Records for this task >>
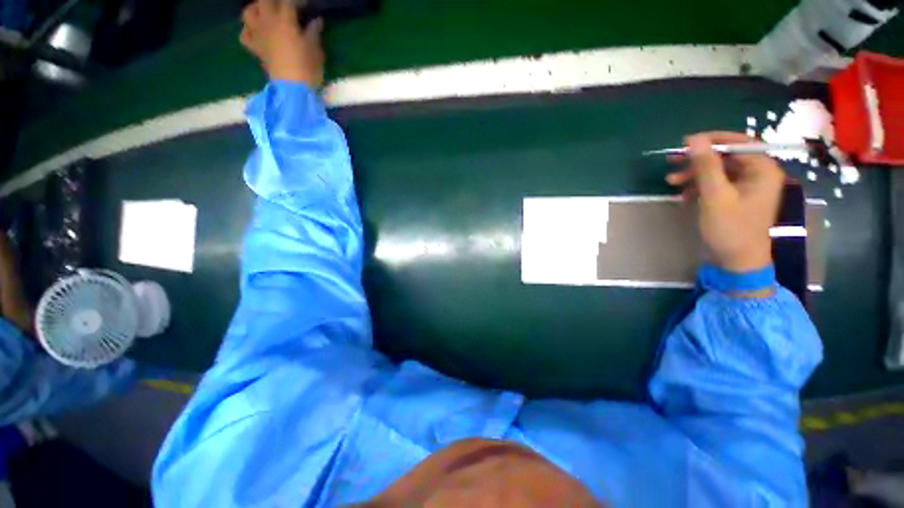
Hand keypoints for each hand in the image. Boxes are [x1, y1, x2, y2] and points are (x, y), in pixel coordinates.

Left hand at [240, 0, 324, 85]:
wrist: (293, 90)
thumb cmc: (307, 68)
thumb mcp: (316, 50)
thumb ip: (314, 32)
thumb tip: (316, 20)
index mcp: (284, 20)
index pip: (289, 1)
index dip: (298, 2)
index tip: (307, 5)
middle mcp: (267, 22)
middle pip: (264, 1)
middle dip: (275, 1)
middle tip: (286, 7)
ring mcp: (258, 35)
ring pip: (248, 13)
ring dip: (256, 10)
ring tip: (266, 14)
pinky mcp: (256, 50)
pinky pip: (245, 35)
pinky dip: (249, 31)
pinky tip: (257, 33)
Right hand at [666, 132, 784, 273]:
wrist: (736, 261)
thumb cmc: (730, 228)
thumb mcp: (715, 196)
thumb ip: (706, 166)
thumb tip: (694, 140)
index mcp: (762, 170)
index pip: (739, 143)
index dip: (712, 140)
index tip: (686, 143)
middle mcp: (757, 175)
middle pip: (726, 156)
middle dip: (698, 159)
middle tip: (672, 160)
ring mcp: (746, 187)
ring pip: (718, 171)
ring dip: (694, 174)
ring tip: (671, 181)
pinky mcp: (735, 198)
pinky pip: (716, 184)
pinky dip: (698, 187)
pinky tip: (684, 195)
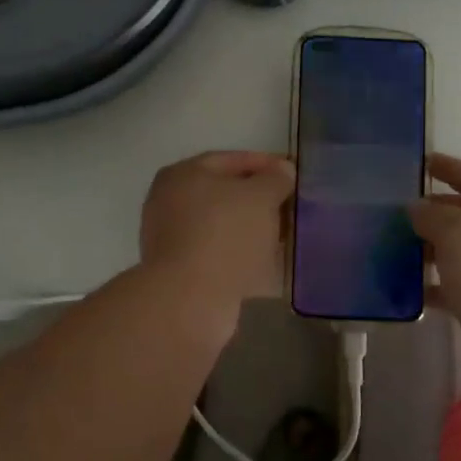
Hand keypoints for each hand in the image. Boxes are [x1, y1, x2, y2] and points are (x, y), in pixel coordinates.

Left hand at [139, 152, 294, 337]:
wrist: (190, 300)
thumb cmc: (225, 235)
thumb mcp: (260, 197)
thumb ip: (275, 179)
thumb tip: (282, 170)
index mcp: (182, 174)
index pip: (230, 160)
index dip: (264, 163)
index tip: (291, 173)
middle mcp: (169, 201)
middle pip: (222, 192)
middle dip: (257, 197)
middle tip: (288, 204)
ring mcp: (171, 238)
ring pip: (220, 224)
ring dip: (250, 227)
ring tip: (282, 232)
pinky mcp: (179, 270)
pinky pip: (217, 251)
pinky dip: (240, 251)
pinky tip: (264, 259)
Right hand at [408, 155, 460, 355]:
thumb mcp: (457, 235)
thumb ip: (433, 216)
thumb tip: (418, 208)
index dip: (449, 166)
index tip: (423, 162)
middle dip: (438, 210)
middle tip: (403, 212)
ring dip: (436, 248)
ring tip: (402, 252)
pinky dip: (442, 284)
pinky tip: (417, 292)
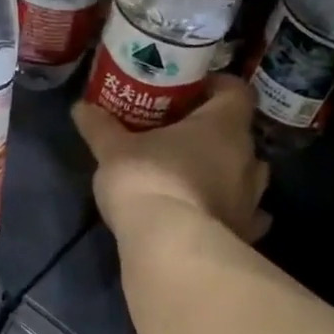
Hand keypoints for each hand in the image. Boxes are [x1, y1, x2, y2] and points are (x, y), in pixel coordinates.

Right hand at [74, 76, 269, 244]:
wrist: (169, 246)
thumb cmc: (147, 180)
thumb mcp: (114, 151)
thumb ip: (101, 127)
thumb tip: (81, 107)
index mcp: (224, 125)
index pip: (237, 91)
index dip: (218, 88)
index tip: (192, 93)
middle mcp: (248, 158)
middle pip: (240, 135)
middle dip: (217, 135)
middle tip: (184, 138)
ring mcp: (252, 199)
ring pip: (248, 177)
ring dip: (229, 174)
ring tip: (199, 178)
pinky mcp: (246, 233)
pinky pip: (248, 217)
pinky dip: (234, 214)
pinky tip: (215, 217)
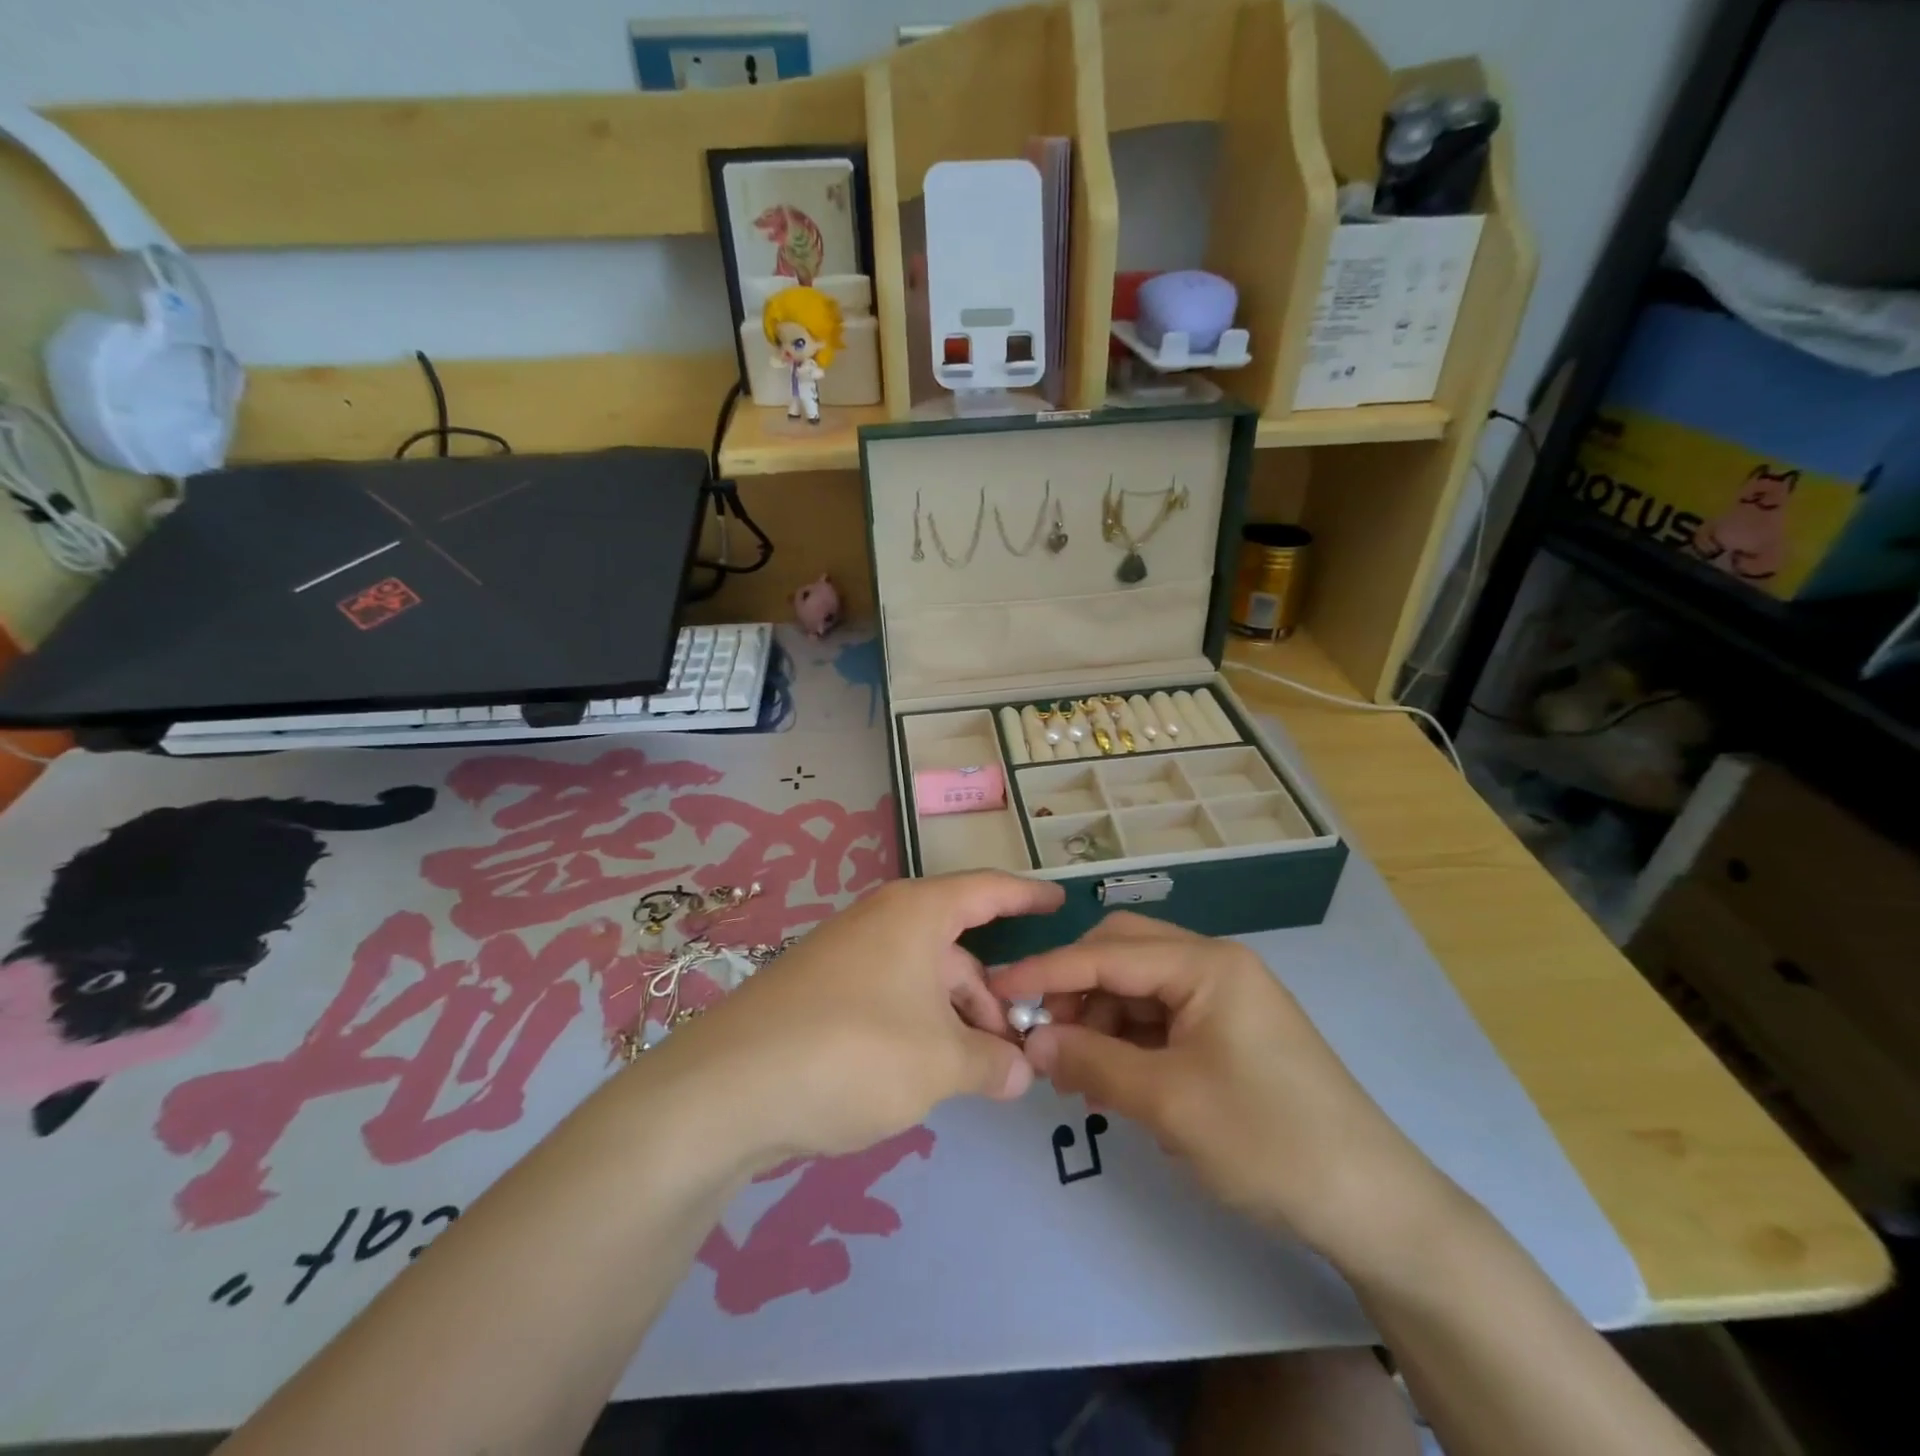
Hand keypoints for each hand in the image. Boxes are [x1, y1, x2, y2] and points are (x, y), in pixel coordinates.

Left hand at [660, 872, 1064, 1162]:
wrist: (727, 1090)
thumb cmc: (854, 1052)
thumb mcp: (940, 1063)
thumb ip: (991, 1063)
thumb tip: (1021, 1073)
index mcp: (916, 913)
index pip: (989, 890)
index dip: (1029, 895)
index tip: (1063, 903)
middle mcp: (882, 922)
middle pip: (957, 946)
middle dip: (993, 994)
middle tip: (1020, 1046)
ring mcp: (848, 956)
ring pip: (924, 978)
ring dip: (956, 1019)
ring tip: (977, 1075)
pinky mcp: (822, 992)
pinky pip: (891, 997)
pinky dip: (919, 1028)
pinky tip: (924, 1074)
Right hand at [994, 913, 1454, 1273]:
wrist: (1373, 1205)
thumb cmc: (1268, 1140)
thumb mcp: (1168, 1102)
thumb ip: (1092, 1062)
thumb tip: (1032, 1041)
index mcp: (1206, 964)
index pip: (1106, 952)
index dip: (1046, 970)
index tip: (997, 989)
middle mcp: (1215, 966)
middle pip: (1124, 953)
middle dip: (1076, 986)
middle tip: (1042, 1032)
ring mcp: (1226, 998)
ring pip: (1140, 986)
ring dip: (1100, 1017)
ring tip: (1073, 1069)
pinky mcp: (1229, 1031)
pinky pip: (1162, 1018)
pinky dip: (1128, 1039)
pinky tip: (1109, 1077)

Activity >> In how many lines of the listing does the word "wrist" appear? Give the number by itself.

Result below >> 6